Review: Millipede - The Lower World

As the first mash of harmony and fizz bursts out of the opening track of The Lower World, Millipede returns in an instant, as if continuing a sentence he started prior to falling into a coma. This is the second in a “dark fantasy” trilogy following 2011’s Realms, and there’s not a moment’s doubt in the fact that this new record is cut from the very same coarse (yet beautiful) cloth – each track forces colour out through a gauze of rust, manifesting from the same primitive setup of hand-cut tape loops of guitars and pedals. Rather than push at the boundaries of creative possibility with his limited means, Joseph Davenport digs ever further into a solitary point; the relentless sound of hissing, screaming guitar results in a hyper-magnification of its every detail, and when I finally adjust my eyes to the blaze that initially blinds me, I find myself aware of every molecular melodic intricacy pulsating and quivering within the surge.

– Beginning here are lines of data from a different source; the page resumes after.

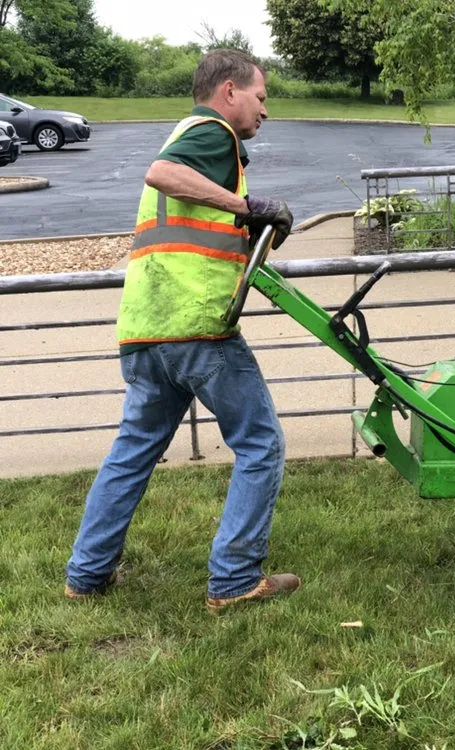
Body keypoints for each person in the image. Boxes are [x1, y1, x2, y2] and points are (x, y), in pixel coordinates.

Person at [65, 50, 299, 612]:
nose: (265, 111)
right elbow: (162, 174)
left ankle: (87, 573)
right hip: (196, 328)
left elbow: (195, 227)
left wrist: (253, 228)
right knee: (261, 444)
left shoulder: (197, 140)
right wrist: (246, 205)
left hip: (146, 327)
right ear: (229, 92)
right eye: (261, 97)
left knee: (133, 451)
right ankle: (236, 578)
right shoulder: (212, 133)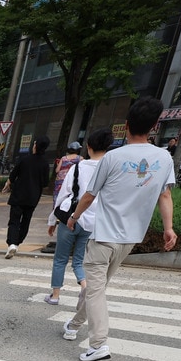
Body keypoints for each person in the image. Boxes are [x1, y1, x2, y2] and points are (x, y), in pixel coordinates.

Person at [63, 97, 178, 361]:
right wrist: (168, 228)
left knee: (95, 290)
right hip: (130, 239)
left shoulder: (113, 157)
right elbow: (165, 195)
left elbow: (90, 194)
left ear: (126, 125)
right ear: (154, 126)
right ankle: (74, 325)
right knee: (96, 288)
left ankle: (98, 344)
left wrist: (74, 217)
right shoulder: (164, 158)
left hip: (104, 236)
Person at [45, 129, 112, 306]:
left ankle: (55, 296)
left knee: (60, 259)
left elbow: (62, 195)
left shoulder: (77, 168)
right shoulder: (110, 170)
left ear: (88, 147)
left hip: (71, 217)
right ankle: (84, 287)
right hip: (93, 222)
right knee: (79, 260)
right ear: (107, 147)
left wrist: (52, 220)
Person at [0, 135, 50, 258]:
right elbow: (45, 183)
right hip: (33, 197)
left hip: (19, 195)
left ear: (35, 146)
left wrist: (8, 184)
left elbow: (13, 174)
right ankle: (17, 243)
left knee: (14, 221)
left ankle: (12, 243)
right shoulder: (45, 164)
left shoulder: (25, 159)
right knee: (26, 221)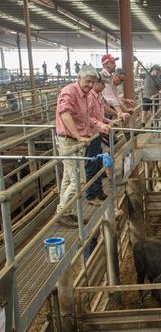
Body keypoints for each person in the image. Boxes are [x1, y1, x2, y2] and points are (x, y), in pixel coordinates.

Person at [55, 66, 106, 228]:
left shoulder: (84, 96)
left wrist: (99, 125)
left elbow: (87, 117)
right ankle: (62, 212)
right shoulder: (69, 91)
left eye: (93, 82)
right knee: (79, 180)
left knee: (69, 178)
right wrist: (78, 136)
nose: (90, 84)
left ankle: (65, 212)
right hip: (68, 140)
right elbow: (65, 114)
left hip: (76, 140)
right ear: (79, 78)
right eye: (88, 81)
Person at [85, 78, 113, 206]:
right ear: (96, 83)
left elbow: (99, 116)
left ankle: (99, 191)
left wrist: (107, 121)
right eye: (102, 84)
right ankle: (91, 196)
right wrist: (101, 124)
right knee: (91, 164)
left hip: (97, 133)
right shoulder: (89, 97)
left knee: (98, 163)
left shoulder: (99, 97)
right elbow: (88, 117)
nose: (103, 86)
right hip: (90, 134)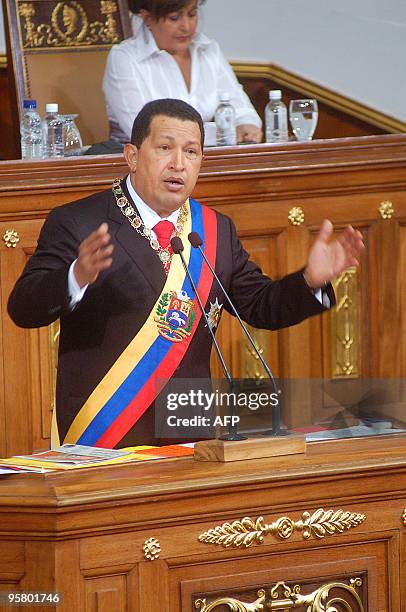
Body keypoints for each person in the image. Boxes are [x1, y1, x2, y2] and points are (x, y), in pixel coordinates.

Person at [7, 99, 364, 450]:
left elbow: (260, 306)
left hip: (188, 427)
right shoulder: (78, 221)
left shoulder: (214, 230)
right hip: (105, 427)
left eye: (191, 152)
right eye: (165, 147)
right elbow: (23, 307)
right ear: (132, 156)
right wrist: (76, 276)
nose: (178, 164)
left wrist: (310, 281)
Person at [103, 0, 262, 145]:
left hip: (206, 158)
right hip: (144, 166)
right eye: (174, 18)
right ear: (147, 18)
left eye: (192, 14)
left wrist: (247, 125)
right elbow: (146, 132)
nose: (187, 26)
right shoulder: (125, 58)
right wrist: (224, 132)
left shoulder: (208, 50)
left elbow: (240, 107)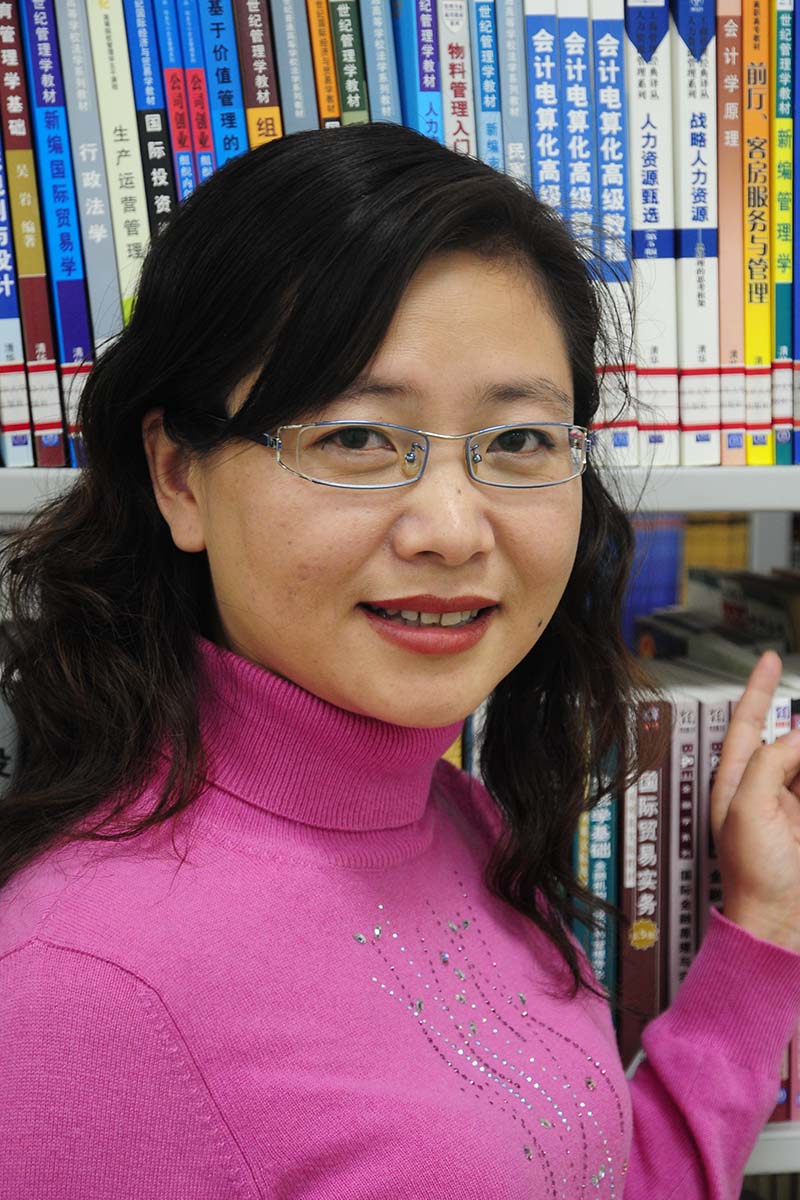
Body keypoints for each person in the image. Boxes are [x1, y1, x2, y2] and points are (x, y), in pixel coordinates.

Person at [1, 122, 799, 1200]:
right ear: (180, 477)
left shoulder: (459, 816)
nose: (452, 531)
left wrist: (764, 926)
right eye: (356, 440)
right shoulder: (77, 990)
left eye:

There are nods to shoegaze’s looming wall of sound, to harsh noise’s filthy, cannibalistic attack on the high frequencies, and to black metal’s perverse lust for the lower fidelities. Yet like the panes of the kaleidoscope twisting and reshaping into new patterns, one’s perspective on The Lower World changes over time – sometimes the record is a ferocious provocation to even hardened listener tolerance levels, and sometimes it appears to float with grace and woozy melodic romance. The material itself never changes state, but such persistence causes the listener’s mind to orbit the music and view it from all angles, spinning round The Lower World as if dancing with it.